Разбитый, полумертвый, стряхивал с себя дон Франсиско дьявольское наваждение, протирая кулаками глаза и силясь опомниться. Здоровье его заметно пошатнулось, и вера в свою закваску, которая всегда поддерживала его в трудные минуты жизни, уступила место мнительности, постоянной тревоге и мании преследования. Но главной пыткой в эти роковые дни была для скряги дошедшая до предела ненависть к свояченице. Вдовство Торквемады положило конец всякому общению между ними: пренебрегая светским этикетом, — единственным, что их связывало, — скряга перестал разговаривать с Крус, да и ей в голову не приходило обращаться к зятю. Если же возникала надобность разрешить какой-либо вопрос по дому, Доносо охотно предлагал свои услуги и носил записочки от Крус к дону Франсиско и обратно. Дону Хосе страшно хотелось сгладить шероховатости, — примирение враждующих было его идеалом, — однако коса нашла на камень. Если Крус поддерживала план своего друга, то ростовщик подобно дикобразу сворачивался в клубок и ощетинивался всеми иглами, стоило лишь до него дотронуться. Любовь к жене заставляла скрягу идти на уступки, иначе говоря — подчиняться воле домоправительницы; но когда Фидела умерла, строптивый ростовщик прибегнул к разрыву отношений с Крус, как к самому легкому способу избавиться от ее тирании. Он отлично знал, что стоит ему оказать противнице честь вступить с ней в переговоры, как он пропал, ибо эта балаболка опутает его своими речами и проглотит живьем, точно змея кролика. А коли так, лучше не рисковать; никакого общения, никаких любезностей, даже не здороваться, чтобы не оставаться в дураках.
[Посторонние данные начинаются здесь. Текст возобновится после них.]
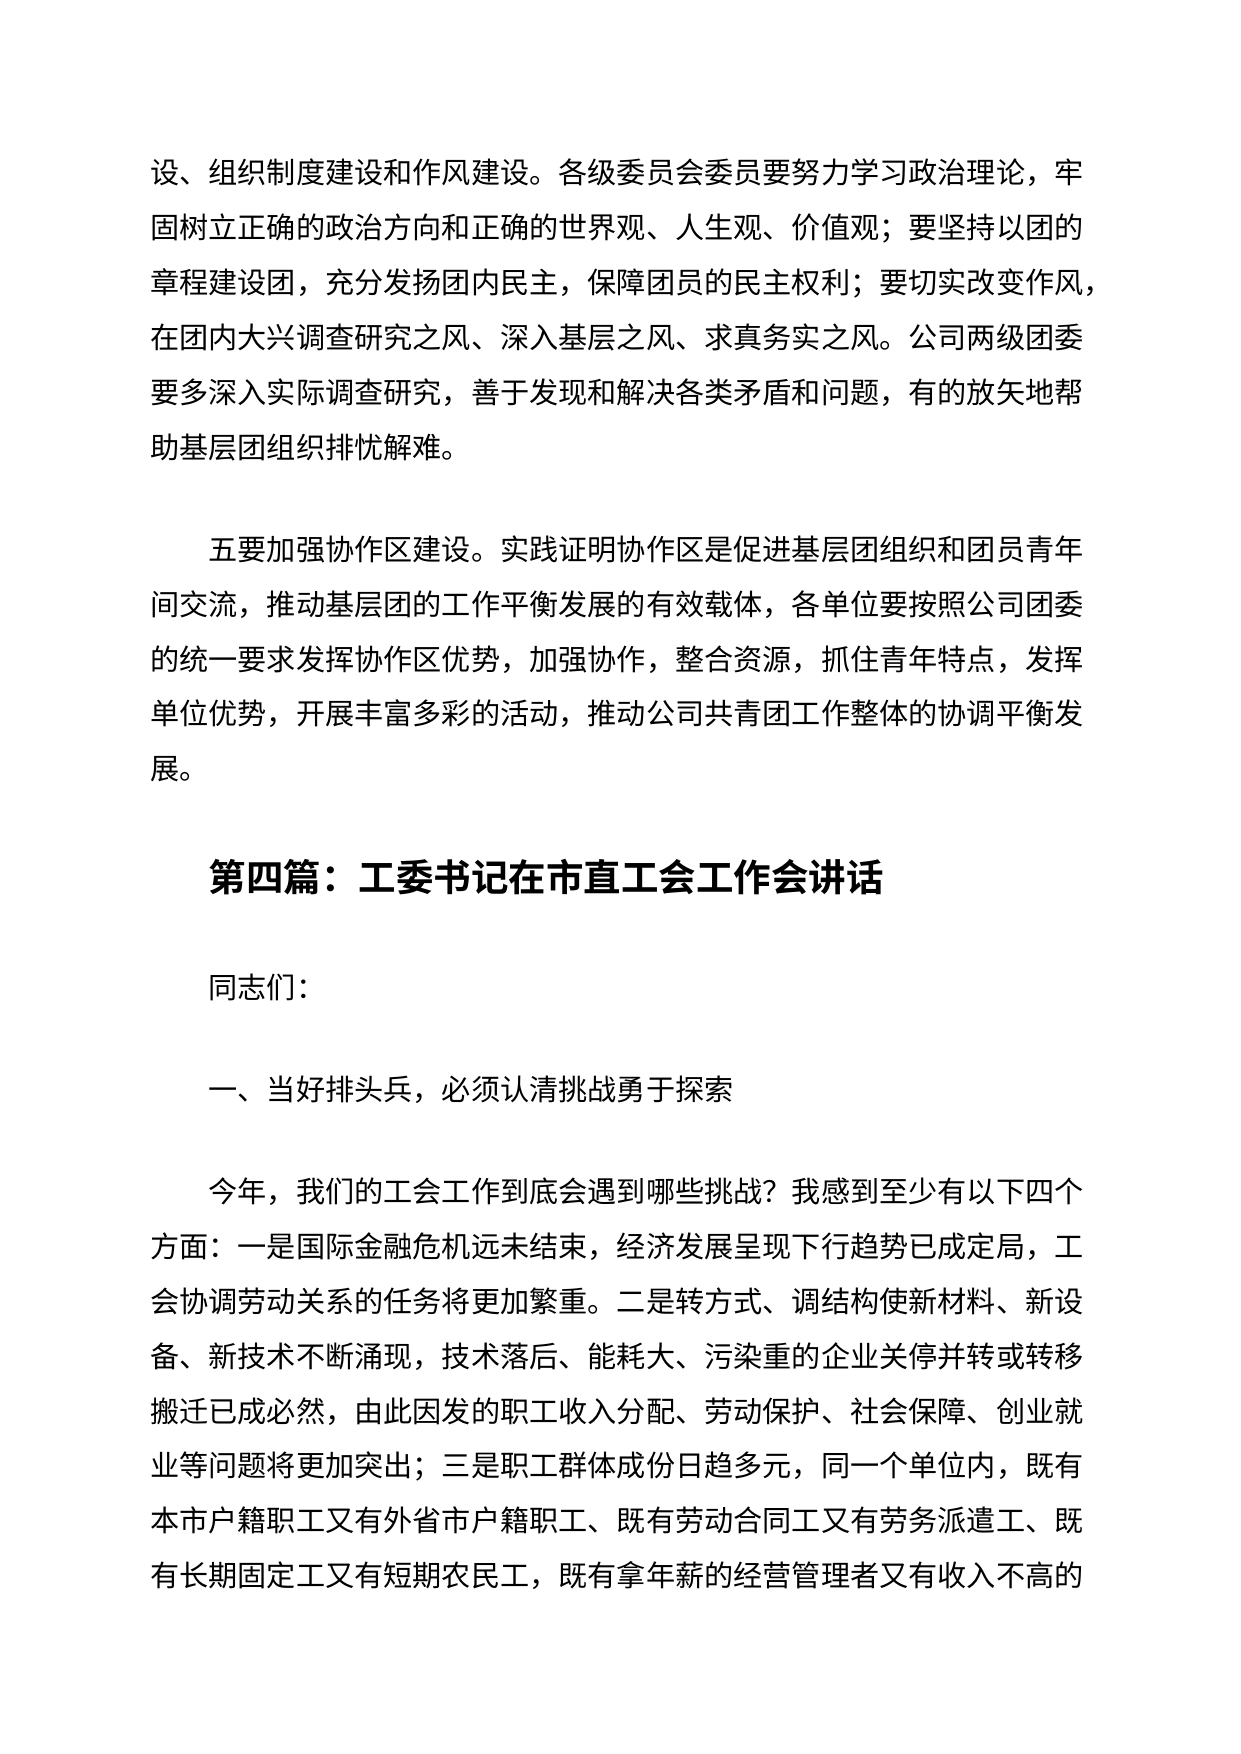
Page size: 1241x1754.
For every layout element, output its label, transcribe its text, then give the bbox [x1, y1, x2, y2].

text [150, 1168, 1090, 1595]
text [150, 150, 1090, 467]
text 五要加强协作区建设。实践证明协作区是促进基层团组织和团员青年间交流，推动基层团的工作平衡发展的有效载体，各单位要按照公司团委的统一要求发挥协作区优势，加强协作，整合资源，抓住青年特点，发挥单位优势，开展丰富多彩的活动，推动公司共青团工作整体的协调平衡发展。 [150, 526, 1090, 788]
text 一、当好排头兵，必须认清挑战勇于探索 [150, 1067, 1090, 1109]
text 第四篇：工委书记在市直工会工作会讲话 [150, 848, 1090, 902]
text 同志们： [150, 965, 1090, 1007]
Иногда в роли папского легата выступал отец Гамборена, и его Торквемада боялся куда больше, чем Доносо, ибо священник всегда читал проповеди, наводившие на ростовщика тоску и наполнявшие душу его смятением и страхом.
Однажды, когда дон Франсиско уже оправился от болезни и вновь предался хлопотам своего ремесла, он, спасаясь от резкого, пронизывающего холода, вернулся домой раньше обычного и в галерее нижнего этажа повстречался с миссионером, который прохаживался там, читая свой требник.
— Какой счастливый случай, сеньор маркиз! — воскликнул священник, раскрывая объятия навстречу скряге, к чему тот отнесся весьма холодно.